Ceará
63% das terras para plantação de caju no Brasil ficam no Ceará
O Ceará tem 269.829 hectares de área destinada à plantação do caju. O território em solo cearense representa 63,24% da área total de cajueiro destinada à colheita no Brasil. Os dados são do Instituto Brasileiro de Geografia e Estatística (IBGE) sobre a Produção Agrícola Municipal (PAM).
Campeões do caju, uma fruta nordestina
Percentual da área total de cajueiros destinada à colheita do País (dados mais recentes, referentes a 2019):
Ceará: 63,24%
Piauí: 16,26%
Rio Grande do Norte: 12,05%
Fruto? Não exatamente
O caju é considerado um pseudofruto. O fruto do cajueiro, na verdade, é a castanha. Fruto é a estrutura desenvolvida a partir do ovário da flor, no caso, a castanha. E o caju? Ele se origina do pedicelo da flor, estrutura modificada do caule.
Chuva do caju
A chamada chuva do caju ocorre por volta de setembro até novembro. São chuvas fora da estação, em geral esparsas.

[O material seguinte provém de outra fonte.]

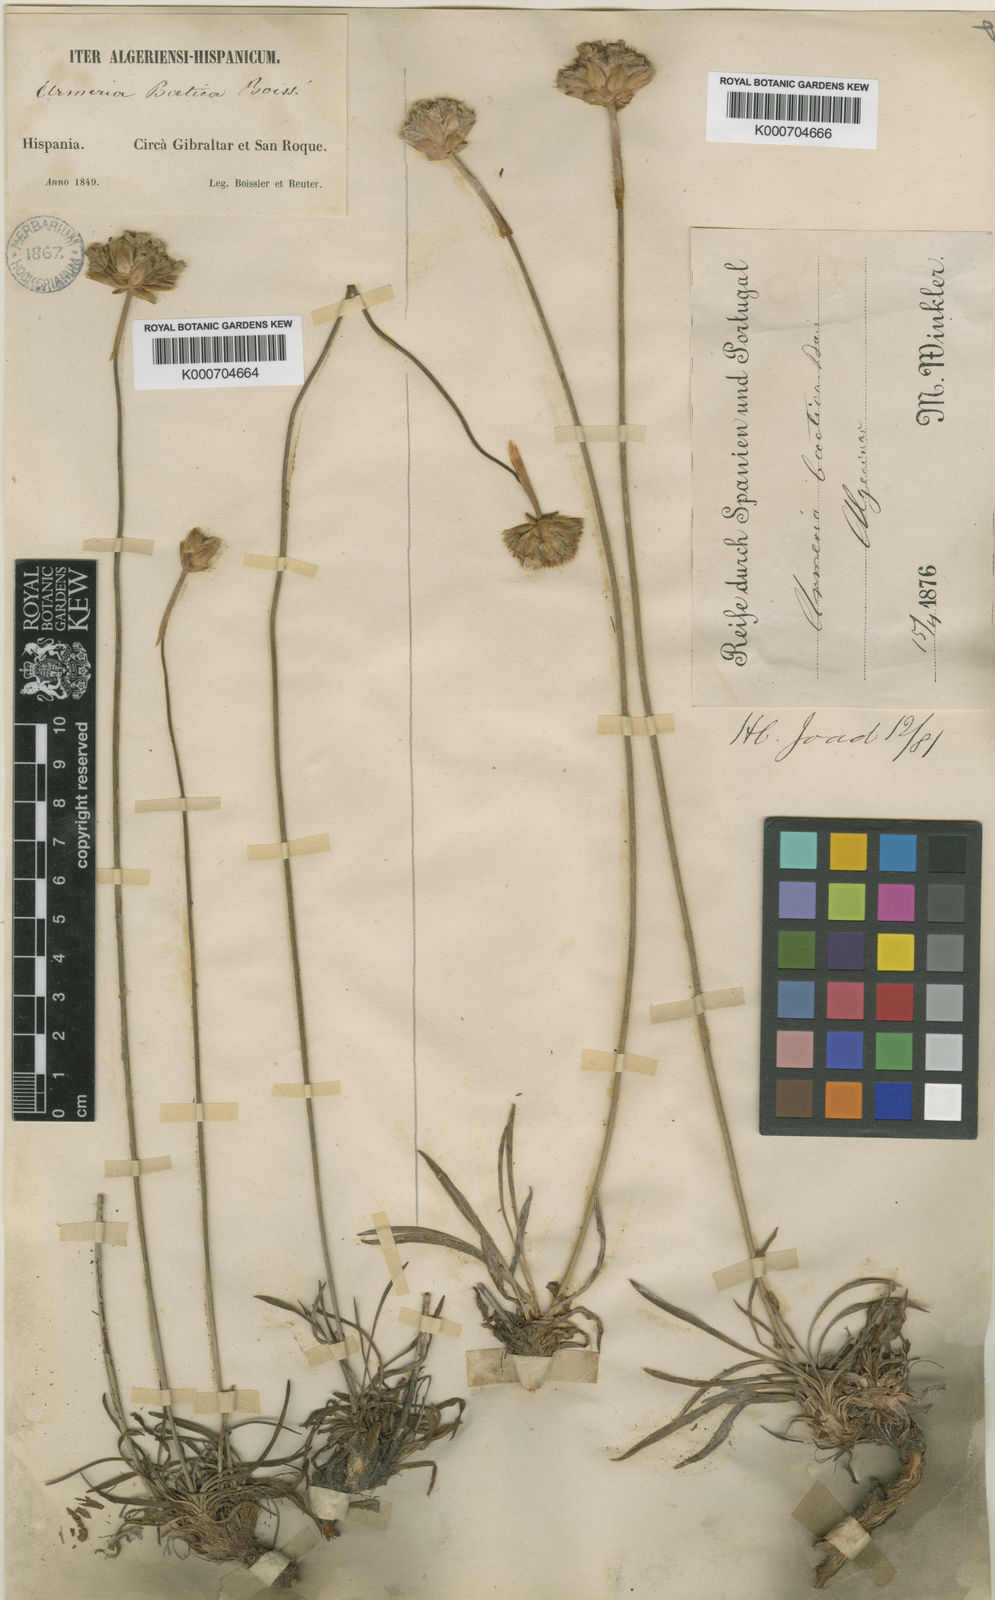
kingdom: Plantae
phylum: Tracheophyta
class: Magnoliopsida
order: Caryophyllales
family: Plumbaginaceae
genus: Armeria
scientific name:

Não há uma relação causa-efeito entre a chuva e o cajueiro. A denominação se refere à coincidência entre a época e a floração do caju.
Por falar em chuva, segundo o Relatório de Ocorrências do IBGE, verificou-se que a situação pluviométrica da região do Ceará foi mais regular entre 2019 e 2020, favorecendo a agricultura e o cultivo do caju.
De onde veio o caju
O Anacardium occidentale, nome científico do cajueiro, é originário do Brasil. Há descrições portuguesas da planta pelo menos desde meados do primeiro século da colonização. O caju foi levado pelos portugueses para África e Ásia.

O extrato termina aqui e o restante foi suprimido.